Instructions to follow
Transcribe the text of every row below, reproducing each line without any change. Leave the pictures out of your answer.

Records from a collection

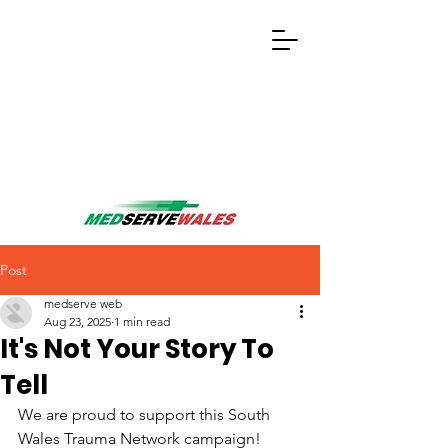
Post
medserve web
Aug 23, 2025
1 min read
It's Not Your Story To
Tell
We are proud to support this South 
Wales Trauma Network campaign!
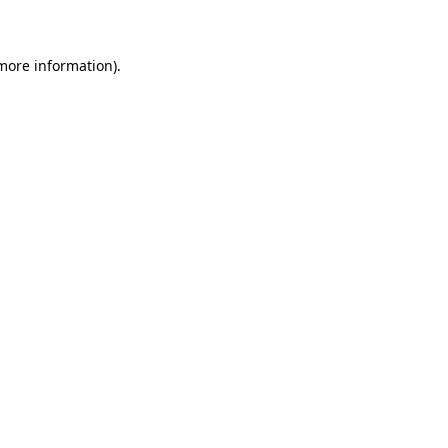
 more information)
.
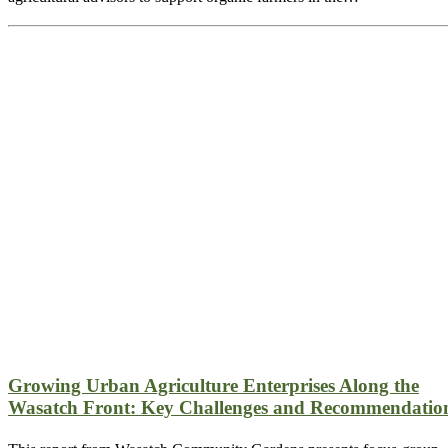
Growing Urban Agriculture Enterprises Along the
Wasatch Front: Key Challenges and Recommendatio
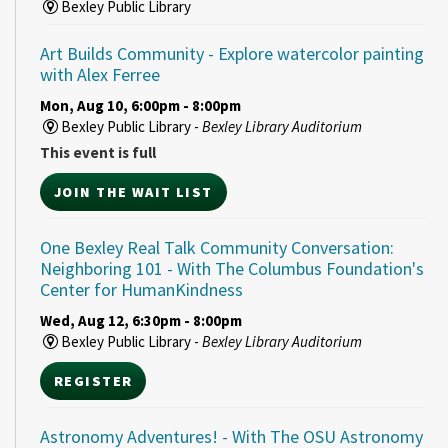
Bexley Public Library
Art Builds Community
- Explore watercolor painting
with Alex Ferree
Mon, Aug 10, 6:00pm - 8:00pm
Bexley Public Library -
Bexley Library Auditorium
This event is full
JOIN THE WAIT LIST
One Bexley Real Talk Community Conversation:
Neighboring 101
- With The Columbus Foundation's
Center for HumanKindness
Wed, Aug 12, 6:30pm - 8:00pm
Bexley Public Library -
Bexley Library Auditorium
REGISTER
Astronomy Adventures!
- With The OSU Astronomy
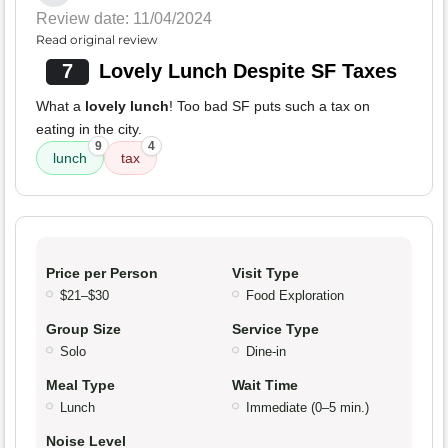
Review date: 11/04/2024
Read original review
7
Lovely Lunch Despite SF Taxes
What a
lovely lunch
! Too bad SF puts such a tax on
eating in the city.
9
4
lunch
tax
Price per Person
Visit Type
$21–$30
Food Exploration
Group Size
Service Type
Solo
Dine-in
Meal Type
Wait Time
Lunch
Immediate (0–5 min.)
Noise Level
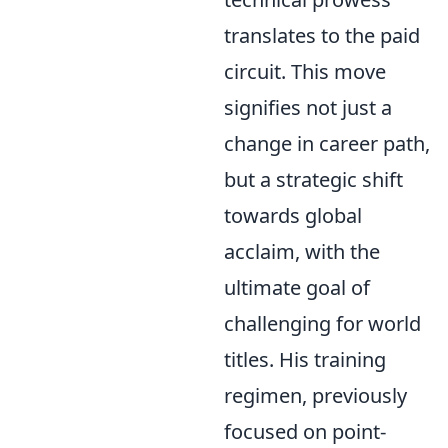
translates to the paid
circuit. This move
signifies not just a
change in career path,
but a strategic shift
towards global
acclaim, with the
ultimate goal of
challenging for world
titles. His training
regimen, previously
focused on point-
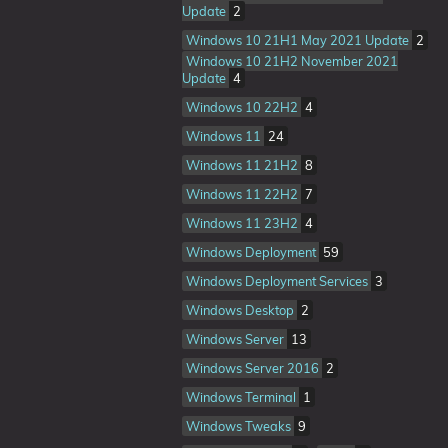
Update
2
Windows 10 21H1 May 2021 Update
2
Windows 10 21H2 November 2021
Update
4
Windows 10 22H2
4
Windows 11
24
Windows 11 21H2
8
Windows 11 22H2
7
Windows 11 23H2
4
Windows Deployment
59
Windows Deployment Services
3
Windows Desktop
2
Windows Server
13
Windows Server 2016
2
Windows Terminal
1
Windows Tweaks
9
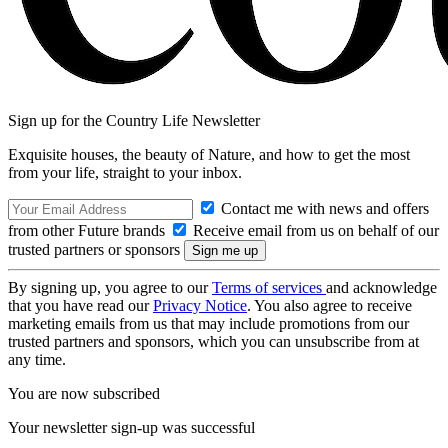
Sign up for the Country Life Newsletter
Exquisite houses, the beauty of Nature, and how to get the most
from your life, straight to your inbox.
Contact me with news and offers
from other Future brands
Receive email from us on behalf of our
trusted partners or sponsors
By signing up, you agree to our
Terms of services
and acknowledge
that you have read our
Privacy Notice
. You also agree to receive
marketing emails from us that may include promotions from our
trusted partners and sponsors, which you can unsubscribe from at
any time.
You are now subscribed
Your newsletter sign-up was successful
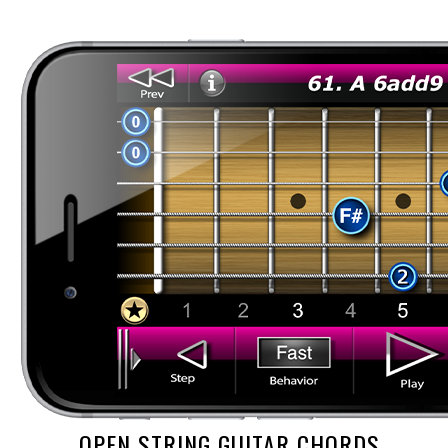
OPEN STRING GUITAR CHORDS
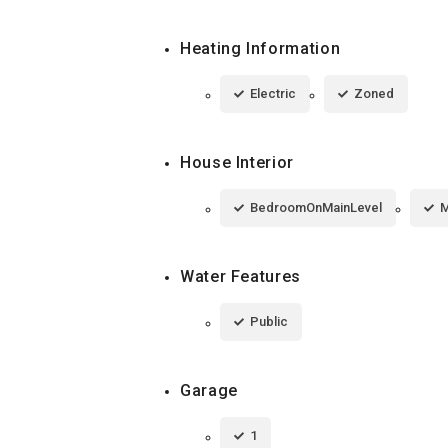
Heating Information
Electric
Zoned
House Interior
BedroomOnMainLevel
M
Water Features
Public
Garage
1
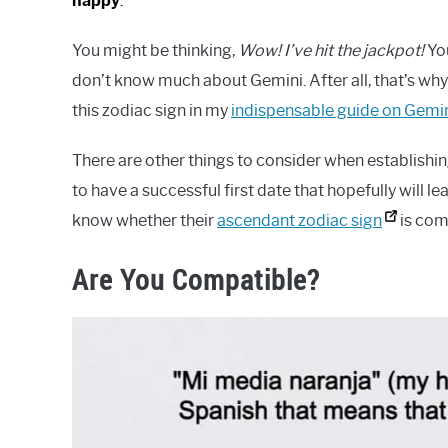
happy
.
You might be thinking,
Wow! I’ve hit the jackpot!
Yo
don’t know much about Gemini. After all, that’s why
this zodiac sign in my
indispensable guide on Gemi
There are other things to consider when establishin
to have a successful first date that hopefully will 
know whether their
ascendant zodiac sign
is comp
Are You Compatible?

Completed exercise
Post
medserve web
Aug 23, 2025
1 min read
It's Not Your Story To
Tell
We are proud to support this South 
Wales Trauma Network campaign!
 more information)
.
Growing Urban Agriculture Enterprises Along the
Wasatch Front: Key Challenges and Recommendatio
Bexley Public Library
Art Builds Community
- Explore watercolor painting
with Alex Ferree
Mon, Aug 10, 6:00pm - 8:00pm
Bexley Public Library -
Bexley Library Auditorium
This event is full
JOIN THE WAIT LIST
One Bexley Real Talk Community Conversation:
Neighboring 101
- With The Columbus Foundation's
Center for HumanKindness
Wed, Aug 12, 6:30pm - 8:00pm
Bexley Public Library -
Bexley Library Auditorium
REGISTER
Astronomy Adventures!
- With The OSU Astronomy
Review date: 11/04/2024
Read original review
7
Lovely Lunch Despite SF Taxes
What a
lovely lunch
! Too bad SF puts such a tax on
eating in the city.
9
4
lunch
tax
Price per Person
Visit Type
$21–$30
Food Exploration
Group Size
Service Type
Solo
Dine-in
Meal Type
Wait Time
Lunch
Immediate (0–5 min.)
Noise Level
translates to the paid
circuit. This move
signifies not just a
change in career path,
but a strategic shift
towards global
acclaim, with the
ultimate goal of
challenging for world
titles. His training
regimen, previously
focused on point-
Update
2
Windows 10 21H1 May 2021 Update
2
Windows 10 21H2 November 2021
Update
4
Windows 10 22H2
4
Windows 11
24
Windows 11 21H2
8
Windows 11 22H2
7
Windows 11 23H2
4
Windows Deployment
59
Windows Deployment Services
3
Windows Desktop
2
Windows Server
13
Windows Server 2016
2
Windows Terminal
1
Windows Tweaks
9
Sign up for the Country Life Newsletter
Exquisite houses, the beauty of Nature, and how to get the most
from your life, straight to your inbox.
Contact me with news and offers
from other Future brands
Receive email from us on behalf of our
trusted partners or sponsors
By signing up, you agree to our
Terms of services
and acknowledge
that you have read our
Privacy Notice
. You also agree to receive
marketing emails from us that may include promotions from our
trusted partners and sponsors, which you can unsubscribe from at
any time.
You are now subscribed
Your newsletter sign-up was successful
OPEN STRING GUITAR CHORDS
Heating Information
Electric
Zoned
House Interior
BedroomOnMainLevel
M
Water Features
Public
Garage
1
happy
.
You might be thinking,
Wow! I’ve hit the jackpot!
Yo
don’t know much about Gemini. After all, that’s why
this zodiac sign in my
indispensable guide on Gemi
There are other things to consider when establishin
to have a successful first date that hopefully will 
know whether their
ascendant zodiac sign
is comp
Are You Compatible?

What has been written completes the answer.